• _CHALLENGES_:
A. In the text about Candi Prambanan, how many small pervara towers surround the main temple complex?
B. Resume the piece about Candi Prambanan, picking up right after its final sentence.

Candi Prambanan is believed to be built by Rakai Pikatan and other Kings of Mataram at 850 AD, 300 years earlier than Angkor Wat. As a counteract to the great Borobudur and Candi Sewu of Buddhism, the purpose of building the temple itself made it had to be huge, majestic, and a wonder of architecture. With the highest point of 47 m, it is considered one of the largest Hindu temple outside of India.

The temple faces east- a sign of the dominancy of Shivaism. So, it's not a surprise for us to know that the tallest tower at the middle of the temple is dedicated to Shiva. Flanking the Shiva's tower are two lesser towers dedicated to Brahma and Vishnu respectively. These three huge towers are called the Three Trimurti. In front of the Three Trimurti are three small towers dedicated to the Vahanas- Nandi the bull for Shiva, Hamsa the goose for Brahma, and Garuda the eagle for Vishnu. The tower dedicated to Shiva was closed to visitors during our trip. The main temple complex is surrounded by 224 small pervara towers (the guardian towers). However, by far, only two of the pervara towers have been restored.

We can see all six major towers from the main entrance of Candi Prambanan (facing east).

Our photo with Candi Prambanan a hundred meters away.

The towers of Vahanas, dedicated to the Nandi (right) and Garuda (left). The photo taken from the tower of Brahma.

• _RECORD EXCERPTS_:
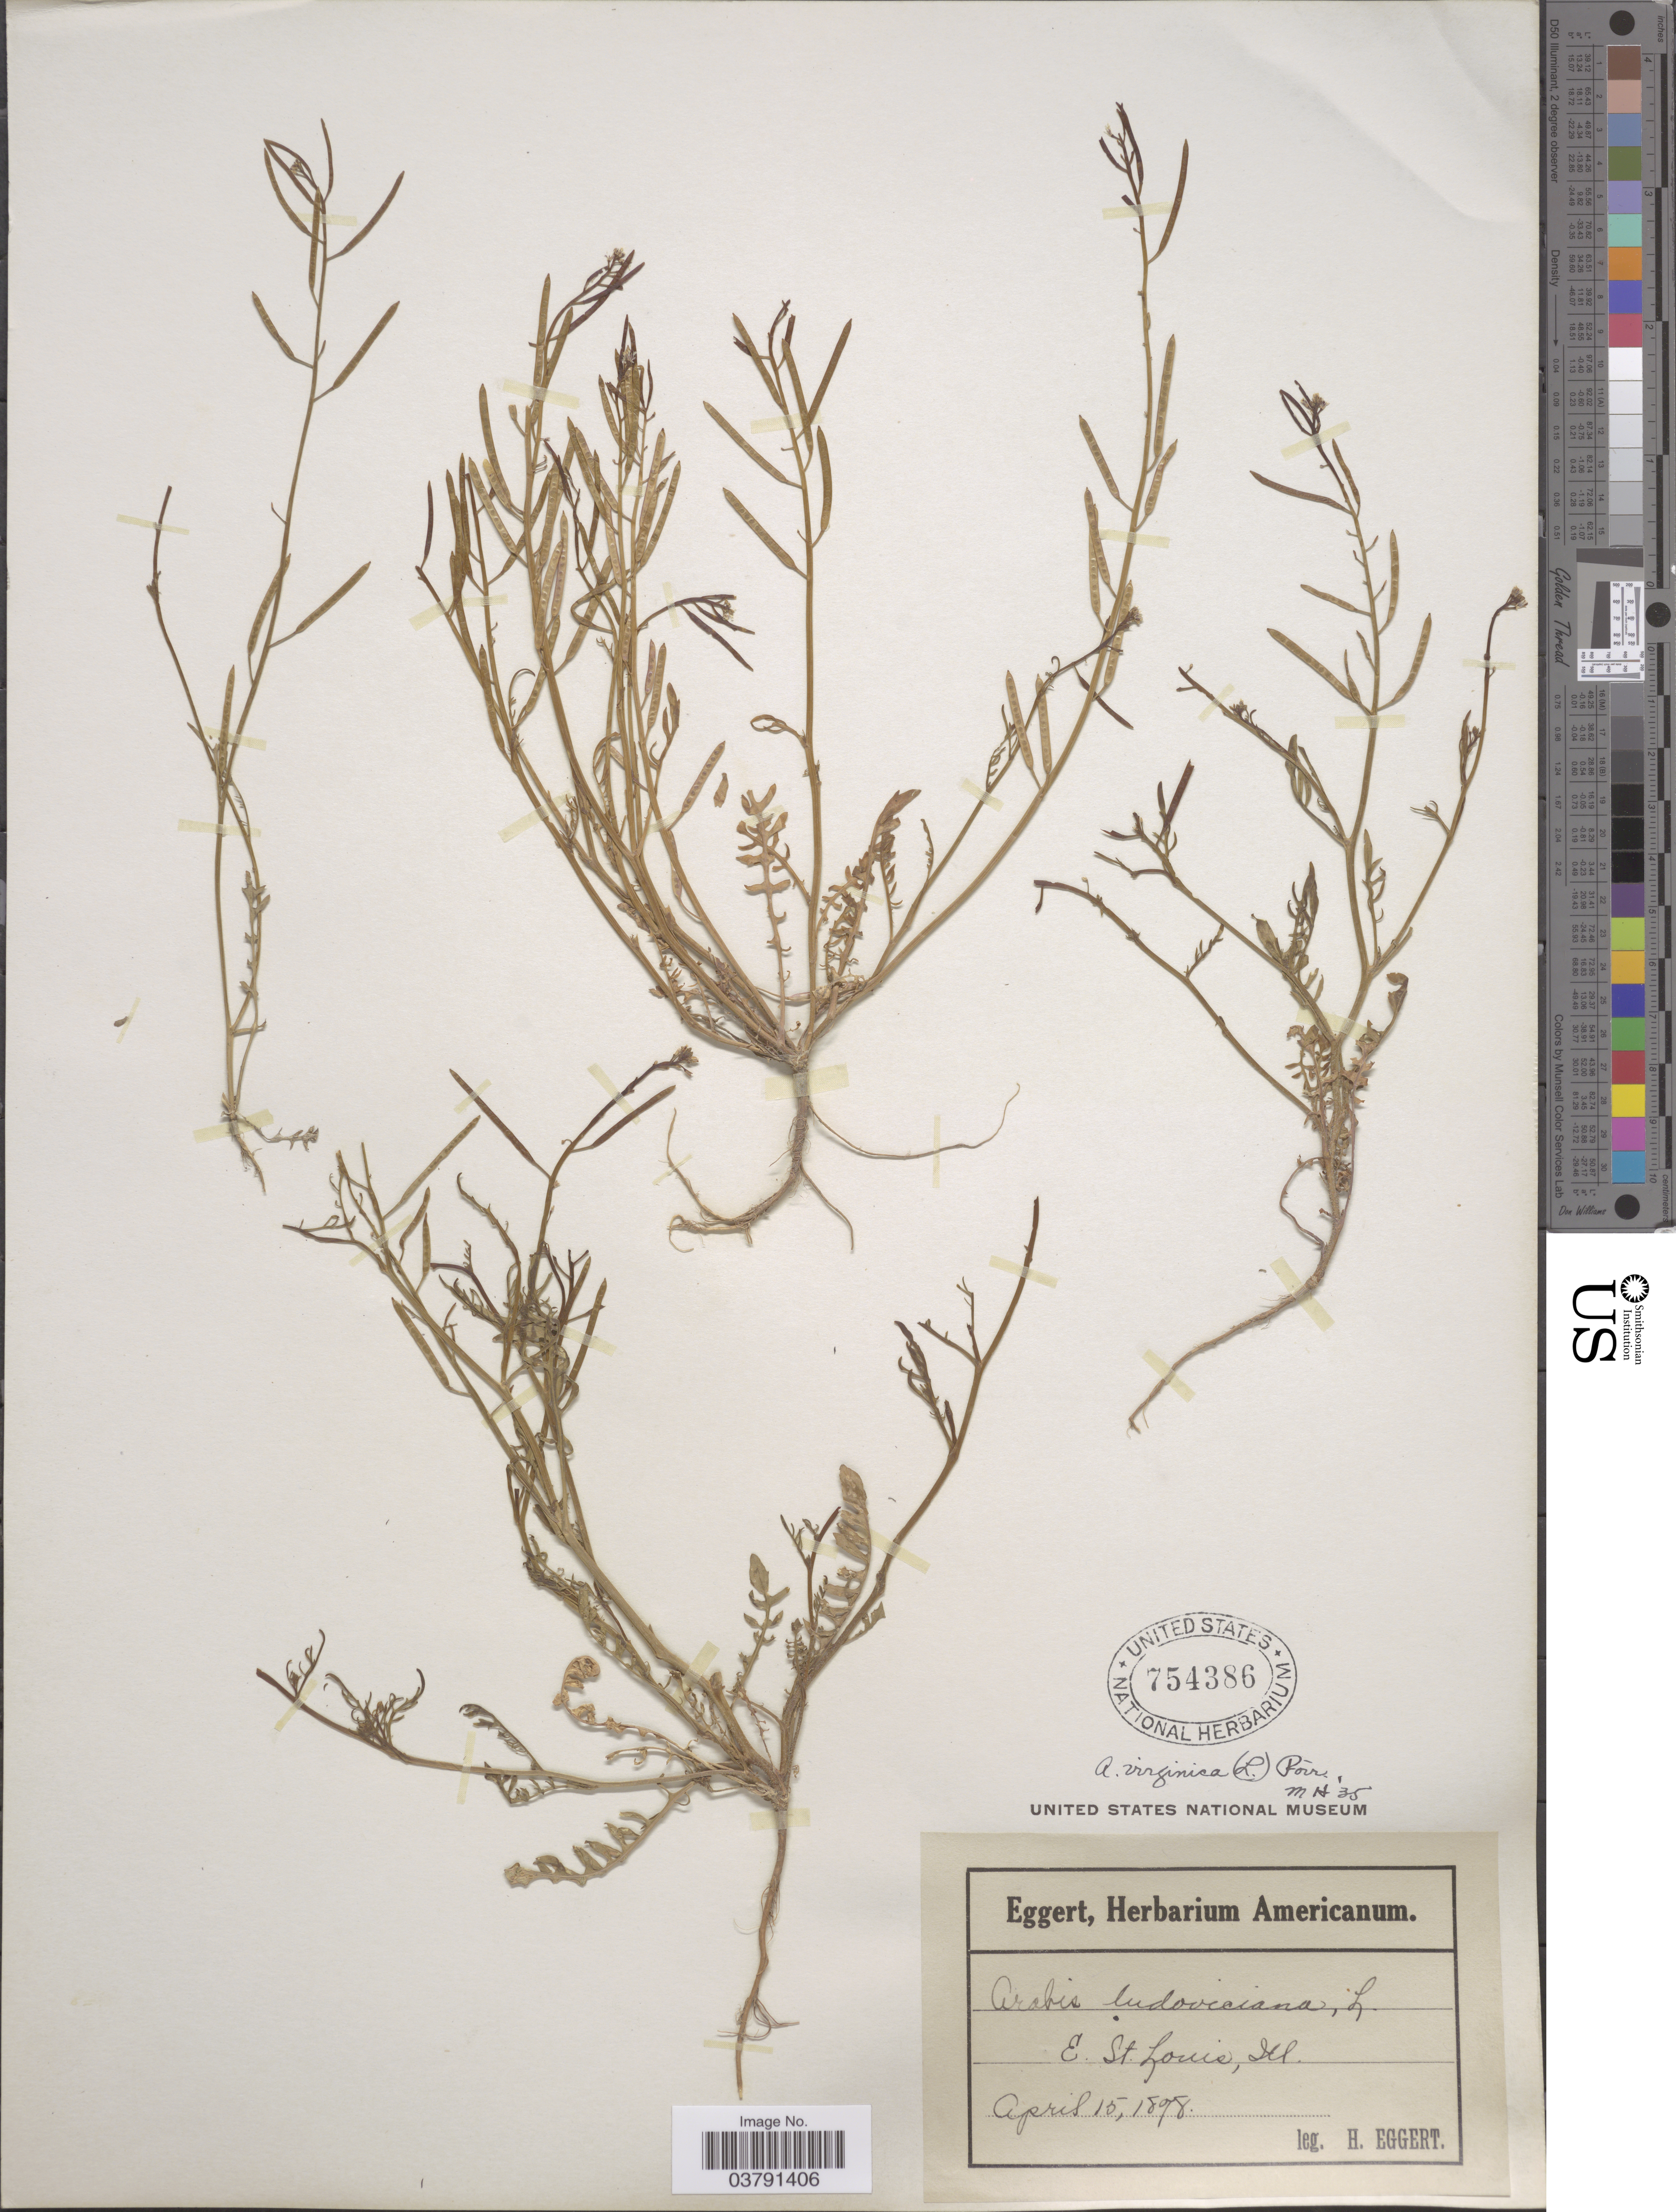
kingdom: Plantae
...
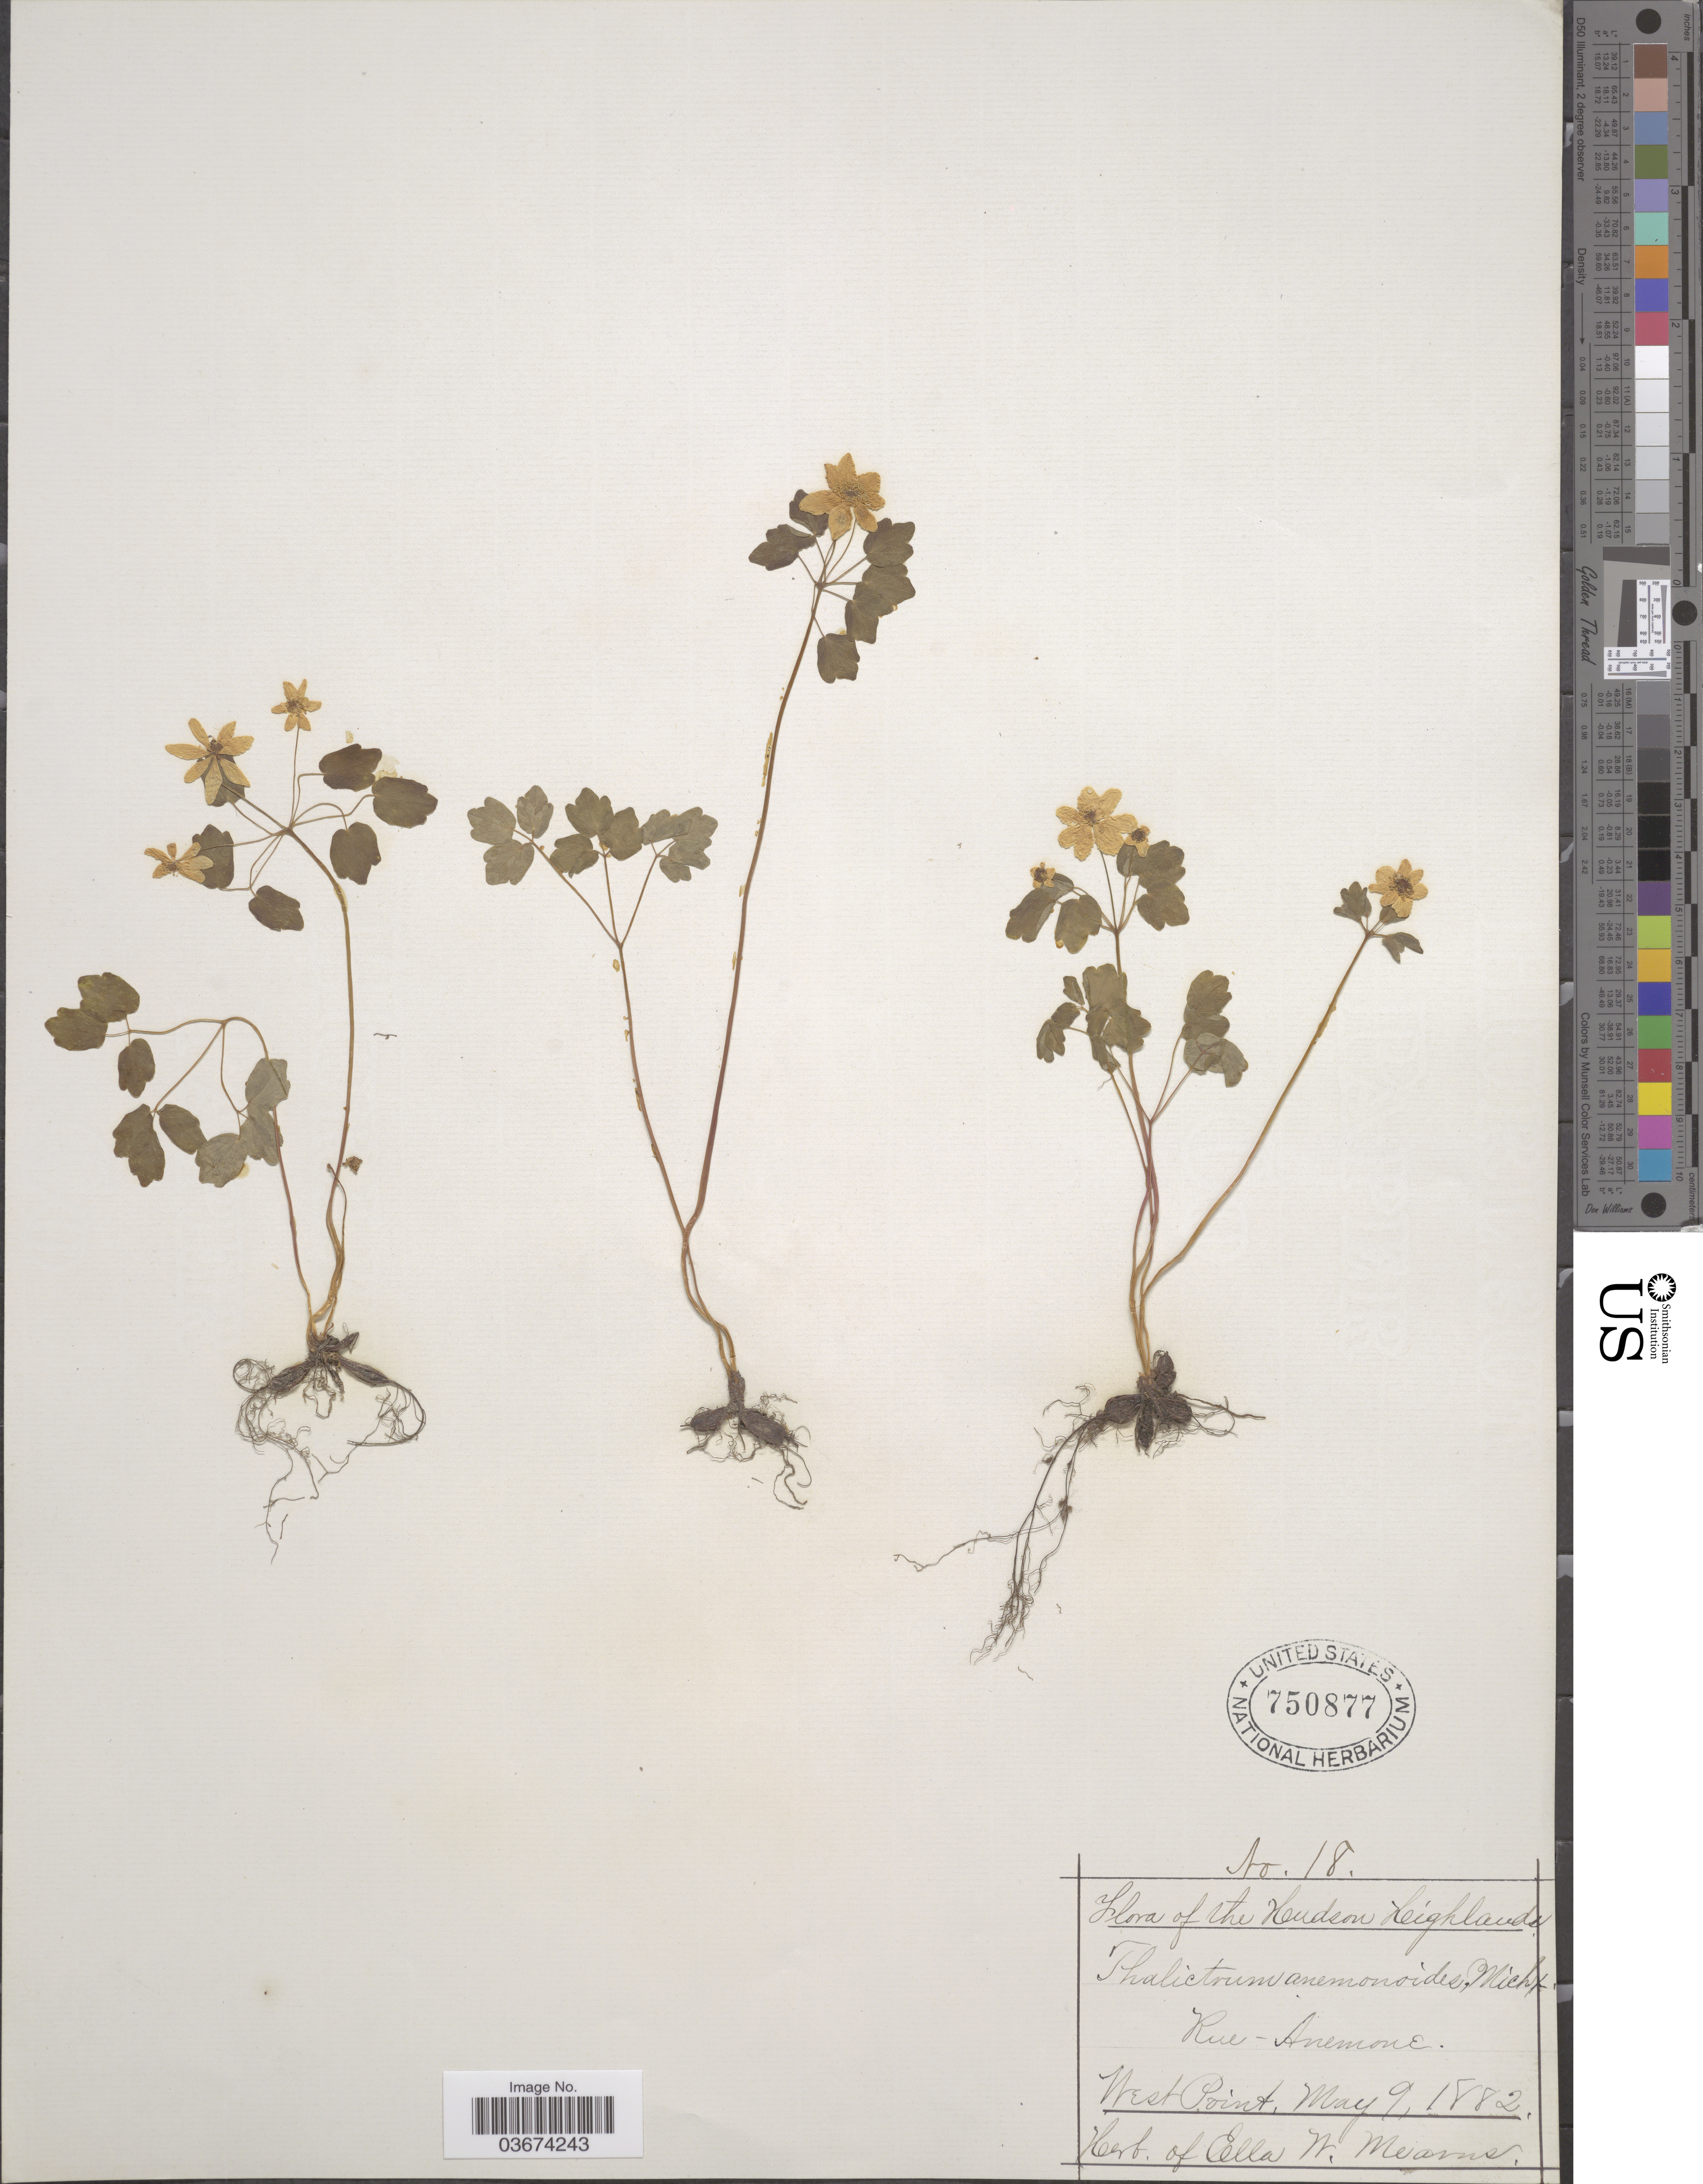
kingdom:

• _OUTPUTS_:
A. 224

B.
Story of Ramayana starts at the Shiva's tower and continues to Brahma's tower, depicted by the bas-relief at the inner side of the balustrades, starting from left to right. So, the correct order to read the story is to follow the bas-relief in clockwise direction. Story of Krisnayana is depicted at the bas-relief at the Vishnu tower. As we didn't hire a guide, what we could only try our best to figure the story behind the aging stone works, by ourselves. Anyway, the bas-relief somehow brought our memory of Angkor Wat and Bayon back to us- same stonework, but at different period of time, at different places, by different civilization.

The staircase is not as steep as the temples at Angkor. We had no problem climbing to the upper levels of the tower of Brahma. The first level of the tower of Brahma with panels of bas-reliefs depict the stories from Ramayana (upper right). The lower row shows two of the panels available at Brahma's tower.

A part of the Shiva's tower with great detailed artworks.

There is a legend that connects Candi Sewu (Temple of a thousand towers) to the statue of Durga in the tallest tower of Candi Prambanan. The legend tells that there was once Prince Bandung falled in love with Princess Lara Jonggrang of Boko,  and pressing for a forced marriage. The princess succumbed with a term- the prince had to build a temple with a thousand towers in one single night. The task was not too hard for the prince as he summoned spirits from the earth to help him. At the very blink in completing 999 towers, the princess deceived the spirits by faking the sunrise- pounding rice and setting fire at the east of the temple, which lured the cocks to crow, and drove all the spirits back to the ground. Mission failed, and the prince drove mad. He cursed the princess and turned her into a stone statue. Well, the story ended sad, the unfinished temple turned to be Candi Sewu, while Lara Jonggrang, turned to be Durga statue in Candi Prambanan.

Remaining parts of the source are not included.